■ **Page extract**:
--------

Using Progressive Disclosure to win pitches.

Using Progressive Disclosure to win pitches.

Winning new business is a little bit trickier right now. Well, a lot trickier. Fewer opportunities to pitch on, which are harder to find. But they’re there.

So when you find yourself with a good opportunity, you need to make it count. To win, you need to capture the hearts and minds of your potential clients, which isn’t a straightforward journey.

The competitive landscape is fierce, and clients have high expectations. So to stand out and secure a deal, you must not only meet the client’s needs but exceed them. Simple right?

Everyone talks about ‘breaking the brief’. But what does that really mean?

One strategy to win is progressive disclosure. A technique that can make your sales pitch memorable and differentiate you from the competition.

Progressive Disclosure: Unveiling the power of surprise

This strategy involves revealing valuable information outside the initial brief and pitch process at various stages of the process, creating moments of surprise and delight that build deeper connections and set you apart from the competition.

It involves strategically revealing new and valuable information during your pitch. Unlike a conventional sales pitch, where you might lay out all the details at once or, more likely, disclose the information you’re being asked to when you’re being asked to do it.

Progressive disclosure involves a series of calculated reveals that offer unexpected value.

These incremental surprises are designed to engage, inform, and delight the client. When executed effectively, progressive disclosure not only distinguishes you from the competition but also strengthens your relationship with the potential client — because you’re showing you actually give a s**t about their business by investing more in your side of the pitch.

--------

■ **Written problem 1**:
Restate the progressive disclosure piece starting with "This strategy involves" and going on through "asked to do it.", swapping "the competition" for "rival agencies".
■ **Written problem 2**:
Carry on the article about using progressive disclosure in pitches from the point where it stops.

■ **Supplied records**:
--------

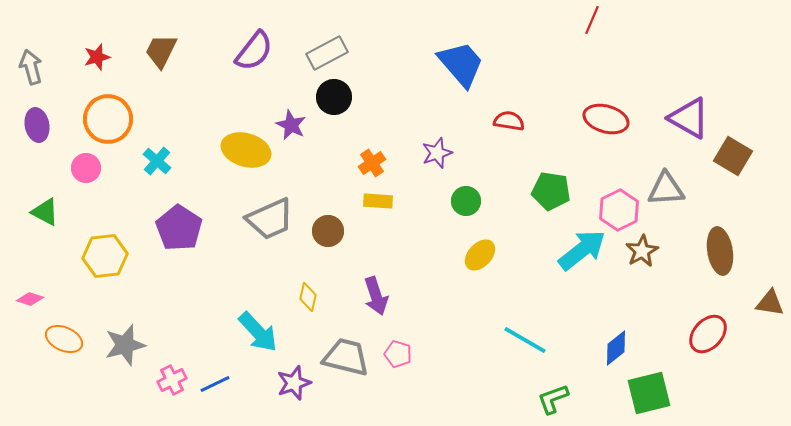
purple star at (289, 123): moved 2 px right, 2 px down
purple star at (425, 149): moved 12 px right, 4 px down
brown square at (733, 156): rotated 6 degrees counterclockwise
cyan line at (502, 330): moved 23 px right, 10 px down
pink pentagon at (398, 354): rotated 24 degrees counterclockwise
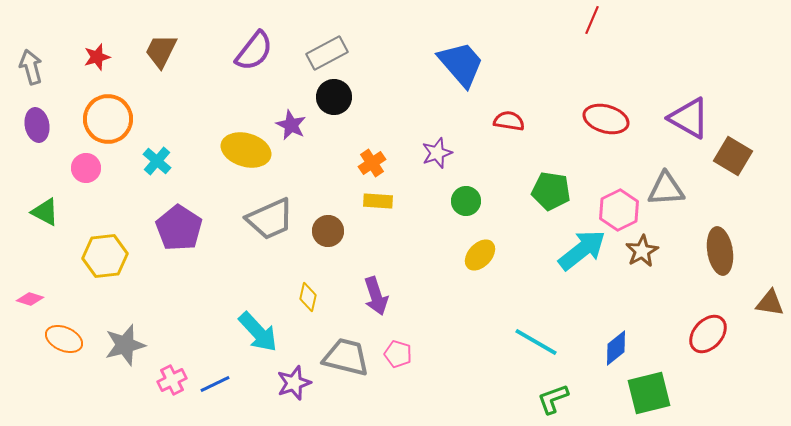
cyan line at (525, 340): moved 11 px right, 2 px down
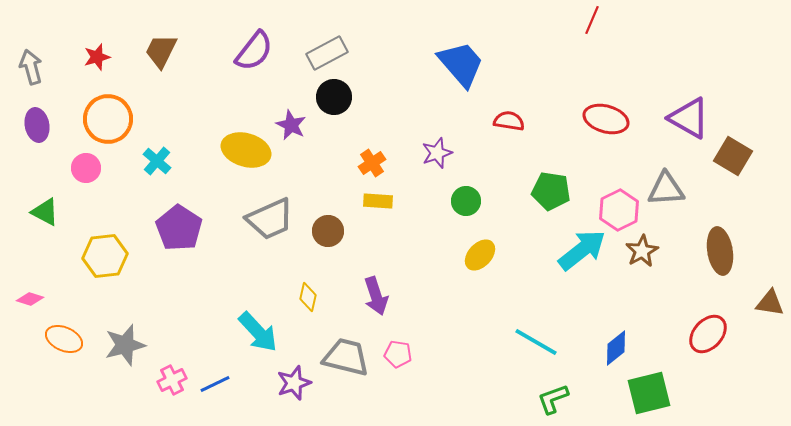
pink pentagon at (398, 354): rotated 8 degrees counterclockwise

--------

■ **Exercise output 1**:
This strategy involves revealing valuable information outside the initial brief and pitch process at various stages of the process, creating moments of surprise and delight that build deeper connections and set you apart from rival agencies.

It involves strategically revealing new and valuable information during your pitch. Unlike a conventional sales pitch, where you might lay out all the details at once or, more likely, disclose the information you’re being asked to when you’re being asked to do it.

■ **Exercise output 2**:
Why progressive disclosure wins pitches

In the world of B2B sales, trust is key. But so is giving a s**t about your clients business.

Rightly so, clients are often wary of the sales process. You don’t get much time to get to know each other unless you’ve been smart and followed the don’t sell philosophy ahead of the process itself. But progressive disclosure can help.

When done right, this approach can build trust by demonstrating your commitment to the client’s success and understanding of their unique needs. Here’s why it matters:

1. Deepens Engagement

Instead of overwhelming clients with a boat load of information, progressive disclosure allows you to engage them step by step. By revealing details as the process progresses, you maintain their interest and ensure they are fully absorbed in your pitch and leaving them thinking what might they give us next?

2. Enhances Understanding

One of the most significant advantages of progressive disclosure is the chance to tailor your pitch to the client’s specific needs. You can adapt your message based on their reactions, ensuring that you address their concerns effectively.

3. Creates a Memorable Experience

People tend to remember experiences that evoke emotion. Progressive disclosure can create moments of surprise and delight, making your pitch memorable and positively impacting your client’s perception of your brand.

4. Builds trust

By gradually providing valuable information that goes beyond the initial brief, you demonstrate your commitment to the client’s success, which in turn builds trust. Clients appreciate the effort you put into understanding their needs.

The Progressive Disclosure framework

Now that you understand the importance of progressive disclosure, let’s delve into the framework to help you master this technique:

1. Define the deliverables and do more

First thing’s first. What exactly do you need to do to win the pitch? Define what would win you the pitch, then add extra to ram it home. Sometimes it’s as simple as working backwards from your desired goal, figuring out the steps required, and then just getting it done.

2. Break the process

One of the most common downfalls we see is the lack of relationship building in sales, and the same goes for pitches. If you can find ways to interact with the client above and beyond the opportunities you’d normally get, you’re on to a winner.

3. Show you know their business

Do you actually care about winning this business? And why do you want to work for this client in the first place? Show you care, in whatever way makes sense to you (within reason!). A client that knows you give a s**t about their business is a client that’s more likely to spend money with you.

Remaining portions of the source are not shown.